Sulla startup non si sa moltissimo. Fondata dal 37 enne Demis Hassabis, adolescente prodigio degli scacchi cresciuto continuando a programmare popolari giochi di simulazione. Ha lasciato il gioco per iniziare un PhD in neuroscienze presso l’University College di Londra prima di fondare DeepMind nel 2012.

La startup DeepMind, riporta Re/Code che ha per prima rilanciato la notizia, ha solo una pagina informativa online dove “essa descrive il suo impegno del costruire algoritmi di apprendimento per simulazioni, e-commerce e giochi“. Una descrizione piuttosto scarna, che profila anche un atteggiamento “di basso profilo” da parte della startup che tuttavia, nella vasta comunità dell’intelligenza artificiale, è ritenuta una azienda formidabile nel suo campo e molto aggressiva, con un team di almeno 50 persone.

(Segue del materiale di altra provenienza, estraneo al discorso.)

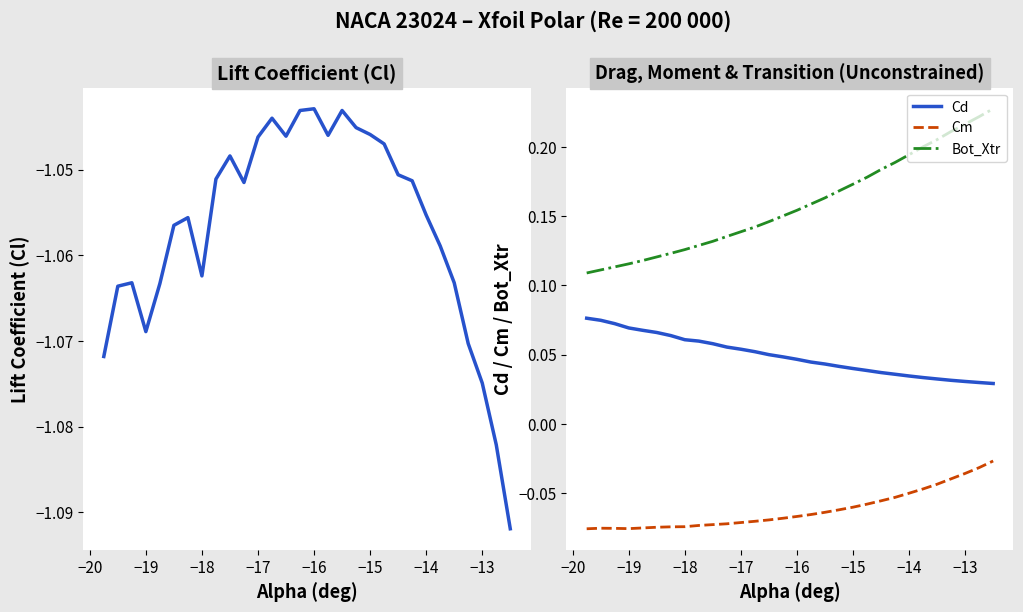

True or false: Cd and Cm intersect in this chart.

False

Secondo altre fonti, Google avrebbe anche previsto l’istituzione di un comitato etico per garantire la tecnologia di intelligenza artificiale non sarà “abusata”. L’ insolita iniziativa si presenta come parte dell’accordo tra Google e DeepMind, che ha  definitivamente scalzato Facebook quale pretendente alla startup benchè il social network abbia già da tempo istituito un team di intelligenza artificiale per comprendere meglio le emozioni e i comportamenti implicite nei messaggi sul proprio sito.